Strabismus Keratoplasty is an additional technique that focuses on reshaping the cornea to address misalignment, offering an alternative or complementary option to traditional muscle repositioning surgery. It’s vital to consult with an eye specialist to determine the most suitable approach for correcting strabismus.

Strabismus Surgery: Correcting Eye Misalignment

In strabismus surgery, an ophthalmologist performs a precise procedure by making a small incision in the eye’s tissue to access and reposition the eye muscles responsible for misalignment.

Surgical Adjustments

During the surgery, specific muscles are manipulated based on the direction in which the eye turns:


  • Muscle Repositioning: Depending on the corrective need, muscles are either moved further back (recession) to weaken or shortened and reattached (resection) to strengthen.
  • Potential Bilateral Surgery: In certain cases, both eyes might require surgical intervention.

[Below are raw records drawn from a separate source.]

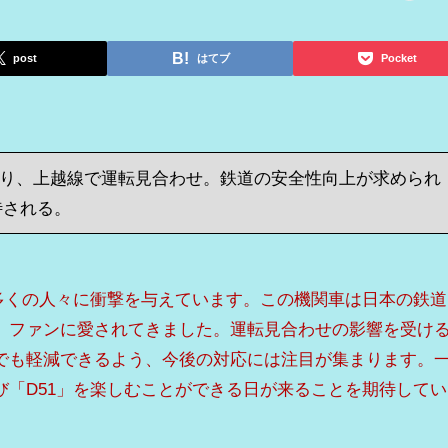
post
はてブ
Pocket
より、上越線で運転見合わせ。鉄道の安全性向上が求められ
待される。
、多くの人々に衝撃を与えています。この機関車は日本の鉄道
、ファンに愛されてきました。運転見合わせの影響を受け
でも軽減できるよう、今後の対応には注目が集まります。
び「D51」を楽しむことができる日が来ることを期待してい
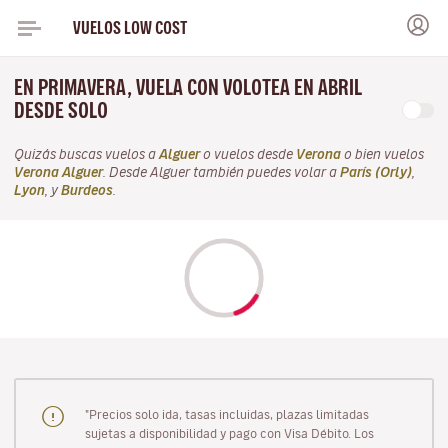
VUELOS LOW COST
EN PRIMAVERA, VUELA CON VOLOTEA EN ABRIL
DESDE SOLO
Quizás buscas vuelos a
Alguer
o vuelos desde
Verona
o bien vuelos
Verona Alguer
. Desde Alguer también puedes volar a
París (Orly)
,
Lyon
, y
Burdeos
.
"Precios solo ida, tasas incluidas, plazas limitadas
sujetas a disponibilidad y pago con Visa Débito. Los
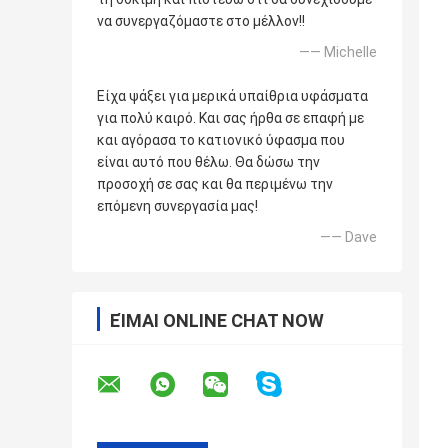
να συνεργαζόμαστε στο μέλλον!!
—— Michelle
Είχα ψάξει για μερικά υπαίθρια υφάσματα
για πολύ καιρό. Και σας ήρθα σε επαφή με
και αγόρασα το κατιονικό ύφασμα που
είναι αυτό που θέλω. Θα δώσω την
προσοχή σε σας και θα περιμένω την
επόμενη συνεργασία μας!
—— Dave
ΕΊΜΑΙ ONLINE CHAT NOW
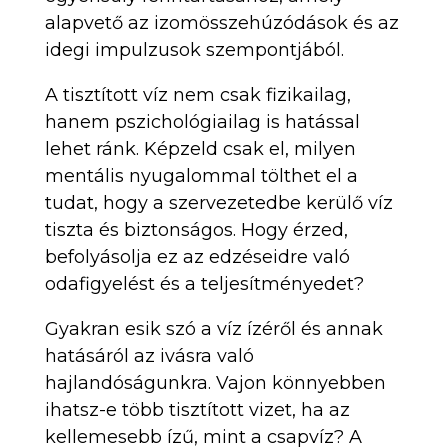
alapvető az izomösszehúzódások és az
idegi impulzusok szempontjából.
A tisztított víz nem csak fizikailag,
hanem pszichológiailag is hatással
lehet ránk. Képzeld csak el, milyen
mentális nyugalommal tölthet el a
tudat, hogy a szervezetedbe kerülő víz
tiszta és biztonságos. Hogy érzed,
befolyásolja ez az edzéseidre való
odafigyelést és a teljesítményedet?
Gyakran esik szó a víz ízéről és annak
hatásáról az ivásra való
hajlandóságunkra. Vajon könnyebben
ihatsz-e több tisztított vizet, ha az
kellemesebb ízű, mint a csapvíz? A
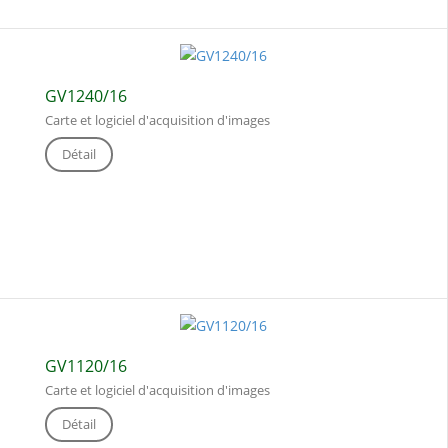
GV1240/16
Carte et logiciel d'acquisition d'images
Détail
GV1120/16
Carte et logiciel d'acquisition d'images
Détail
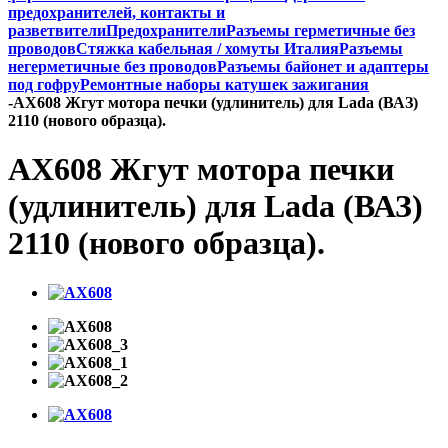
предохранителей, контакты и
разветвители
Предохранители
Разъемы герметичные без
проводов
Стяжка кабельная / хомуты Италия
Разъемы
негерметичные без проводов
Разъемы байонет и адаптеры
под гофру
Ремонтные наборы катушек зажигания
-
AX608 Жгут мотора печки (удлинитель) для Lada (ВАЗ)
2110 (нового образца).
AX608 Жгут мотора печки
(удлинитель) для Lada (ВАЗ)
2110 (нового образца).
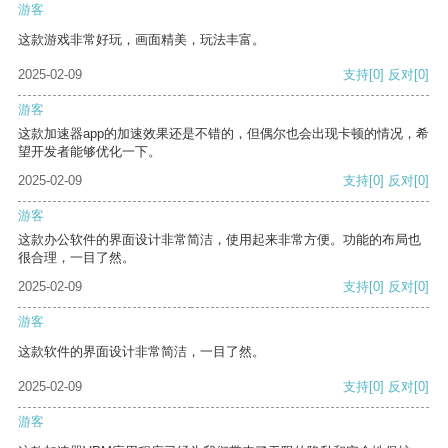
游客
这款游戏非常好玩，画面精美，玩法丰富。
2025-02-09
支持
[0]
反对
[0]
游客
这款加速器app的加速效果还是不错的，但偶尔也会出现卡顿的情况，希
望开发者能够优化一下。
2025-02-09
支持
[0]
反对
[0]
游客
这款办公软件的界面设计非常简洁，使用起来非常方便。功能的布局也
很合理，一目了然。
2025-02-09
支持
[0]
反对
[0]
游客
这款软件的界面设计非常简洁，一目了然。
2025-02-09
支持
[0]
反对
[0]
游客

Age Considerations and Anesthesia

  • Pediatric Surgery: For children, strabismus surgery necessitates general anesthesia due to the complexity and need for patient cooperation.
  • Adults and Local Anesthesia: Local anesthesia is often viable for adult patients undergoing the procedure.

Early Intervention Benefits

  • Recommended Early Surgery: Early intervention in infants and young children is encouraged as it offers the potential for normal sight and the development of binocular vision once eye alignment is corrected.
  • Age Impact: The likelihood of achieving normal vision and binocular fusion diminishes with age. However, surgery at any stage might still lead to improved side vision.

Exploring Strabismus Keratoplasty

In addition to traditional strabismus surgery, Strabismus Keratoplasty focuses on the cornea’s curvature to alleviate misalignment issues. This procedure involves reshaping the cornea to adjust eye alignment, offering an alternative or supplementary approach to muscle repositioning surgery.

Considerations and Potential Outcomes

Strabismus Keratoplasty, while less invasive, requires thorough assessment and consultation to determine its suitability. It may serve as an option in certain cases or in conjunction with conventional muscle surgery.

Postoperative Care and Follow-up

Post-surgery, patients require careful monitoring and follow-up appointments to track progress and ensure optimal results. Compliance with postoperative instructions aids in the healing process and contributes to successful outcomes.